About this exercise — Exclude the pictures; give every entry again exactly as written.

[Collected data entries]
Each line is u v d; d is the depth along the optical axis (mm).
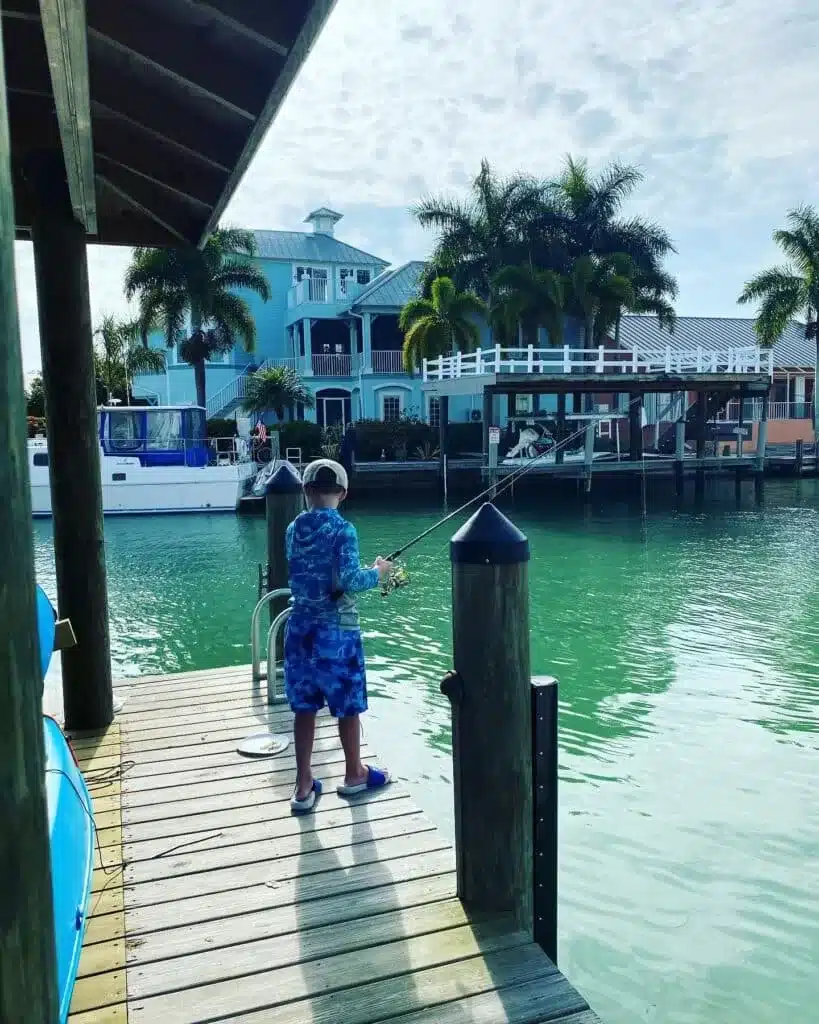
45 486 20844
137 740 4340
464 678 2662
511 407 27000
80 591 4383
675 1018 3152
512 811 2676
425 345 26703
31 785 845
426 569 13109
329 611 3367
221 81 3025
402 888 2881
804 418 37469
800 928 3699
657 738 5926
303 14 2611
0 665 808
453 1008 2289
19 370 842
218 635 9359
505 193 27859
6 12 2994
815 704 6637
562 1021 2248
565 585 11750
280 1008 2303
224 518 21172
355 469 25672
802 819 4695
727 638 8734
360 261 36625
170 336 26078
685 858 4289
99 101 3438
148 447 22203
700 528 17859
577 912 3826
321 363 33094
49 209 4039
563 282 26672
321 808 3516
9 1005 812
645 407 33188
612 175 28156
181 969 2471
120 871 3021
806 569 12898
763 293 30453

Answer below —
Each line is u v d; d is the depth along the optical axis (mm).
45 486 20844
137 740 4340
464 678 2662
511 407 27000
80 591 4383
675 1018 3152
512 811 2676
425 345 26703
31 785 845
426 569 13109
329 611 3367
221 81 3025
402 888 2881
804 418 37469
800 928 3699
657 738 5926
303 14 2611
0 665 808
453 1008 2289
19 370 842
218 635 9359
505 193 27859
6 12 2994
815 704 6637
562 1021 2248
565 585 11750
280 1008 2303
224 518 21172
355 469 25672
802 819 4695
727 638 8734
360 261 36625
170 336 26078
685 858 4289
99 101 3438
148 447 22203
700 528 17859
577 912 3826
321 363 33094
49 209 4039
563 282 26672
321 808 3516
9 1005 812
645 407 33188
612 175 28156
181 969 2471
120 871 3021
806 569 12898
763 293 30453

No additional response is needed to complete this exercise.